#### Try it:
Each line in the listing below that contains "dabei" should be returned.

#### Recorded data:

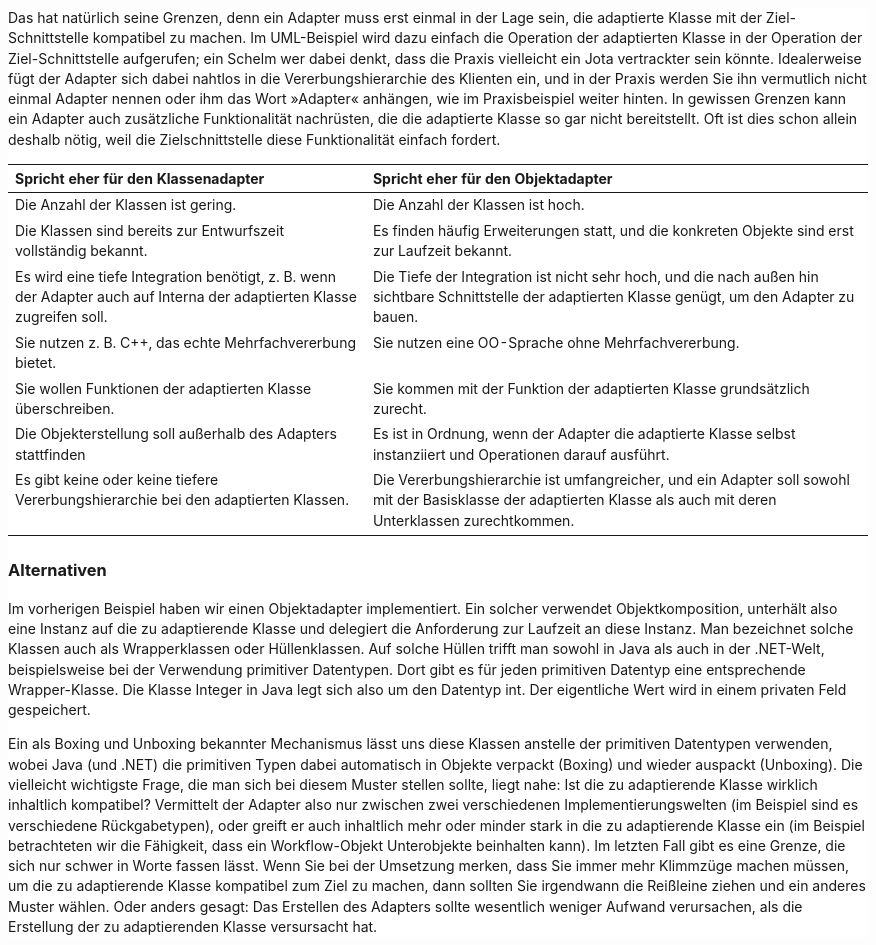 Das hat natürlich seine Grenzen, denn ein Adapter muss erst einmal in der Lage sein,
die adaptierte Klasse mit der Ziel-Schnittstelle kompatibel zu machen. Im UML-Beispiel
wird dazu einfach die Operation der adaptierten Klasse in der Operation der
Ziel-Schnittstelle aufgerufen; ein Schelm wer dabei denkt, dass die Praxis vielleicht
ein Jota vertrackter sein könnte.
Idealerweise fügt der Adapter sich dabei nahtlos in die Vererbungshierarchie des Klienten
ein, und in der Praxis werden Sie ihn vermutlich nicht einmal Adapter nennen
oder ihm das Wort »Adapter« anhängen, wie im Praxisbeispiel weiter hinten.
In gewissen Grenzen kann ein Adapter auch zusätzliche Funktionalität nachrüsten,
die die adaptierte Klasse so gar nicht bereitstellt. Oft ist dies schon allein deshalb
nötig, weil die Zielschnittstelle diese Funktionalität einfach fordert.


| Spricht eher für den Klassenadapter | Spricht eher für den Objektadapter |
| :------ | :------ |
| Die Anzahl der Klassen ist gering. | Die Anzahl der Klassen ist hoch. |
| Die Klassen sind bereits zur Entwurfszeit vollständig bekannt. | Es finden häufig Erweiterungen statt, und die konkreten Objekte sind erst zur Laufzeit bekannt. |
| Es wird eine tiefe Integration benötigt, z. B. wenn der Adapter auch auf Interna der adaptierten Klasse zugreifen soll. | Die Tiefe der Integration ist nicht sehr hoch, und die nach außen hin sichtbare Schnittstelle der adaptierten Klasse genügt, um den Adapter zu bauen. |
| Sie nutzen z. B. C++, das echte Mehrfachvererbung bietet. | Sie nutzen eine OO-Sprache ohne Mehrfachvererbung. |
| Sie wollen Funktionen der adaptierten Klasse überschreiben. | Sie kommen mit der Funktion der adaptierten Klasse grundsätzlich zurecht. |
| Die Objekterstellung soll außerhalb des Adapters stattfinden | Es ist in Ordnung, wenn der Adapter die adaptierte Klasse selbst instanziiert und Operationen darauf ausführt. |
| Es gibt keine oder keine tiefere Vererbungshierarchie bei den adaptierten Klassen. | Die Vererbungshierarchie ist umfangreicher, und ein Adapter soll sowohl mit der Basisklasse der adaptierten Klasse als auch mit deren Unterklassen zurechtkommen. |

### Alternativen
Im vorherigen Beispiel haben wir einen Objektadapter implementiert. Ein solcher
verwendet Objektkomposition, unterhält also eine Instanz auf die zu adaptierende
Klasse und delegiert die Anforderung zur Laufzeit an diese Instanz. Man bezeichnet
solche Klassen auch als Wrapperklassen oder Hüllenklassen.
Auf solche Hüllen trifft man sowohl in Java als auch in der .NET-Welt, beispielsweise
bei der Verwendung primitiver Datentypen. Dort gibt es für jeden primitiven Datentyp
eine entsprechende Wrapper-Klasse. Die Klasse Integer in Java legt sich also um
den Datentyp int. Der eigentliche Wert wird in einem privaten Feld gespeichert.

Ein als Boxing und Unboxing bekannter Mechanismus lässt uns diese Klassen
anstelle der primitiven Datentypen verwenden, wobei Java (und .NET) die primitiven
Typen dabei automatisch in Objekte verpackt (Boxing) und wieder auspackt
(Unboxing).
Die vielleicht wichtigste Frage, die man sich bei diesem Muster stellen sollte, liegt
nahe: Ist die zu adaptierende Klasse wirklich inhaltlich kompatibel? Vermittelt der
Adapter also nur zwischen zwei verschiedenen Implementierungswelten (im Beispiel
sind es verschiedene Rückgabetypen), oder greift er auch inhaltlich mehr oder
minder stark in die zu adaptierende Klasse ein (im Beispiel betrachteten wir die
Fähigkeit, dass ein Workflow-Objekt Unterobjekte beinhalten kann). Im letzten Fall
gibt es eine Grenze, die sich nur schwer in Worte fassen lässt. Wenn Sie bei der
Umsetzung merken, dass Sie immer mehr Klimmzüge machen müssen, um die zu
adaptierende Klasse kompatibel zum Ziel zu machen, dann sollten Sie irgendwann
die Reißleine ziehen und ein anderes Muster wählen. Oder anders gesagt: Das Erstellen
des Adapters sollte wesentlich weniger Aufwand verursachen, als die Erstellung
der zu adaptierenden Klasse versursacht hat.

#### Result:
Ziel-Schnittstelle aufgerufen; ein Schelm wer dabei denkt, dass die Praxis vielleicht
Idealerweise fügt der Adapter sich dabei nahtlos in die Vererbungshierarchie des Klienten
Typen dabei automatisch in Objekte verpackt (Boxing) und wieder auspackt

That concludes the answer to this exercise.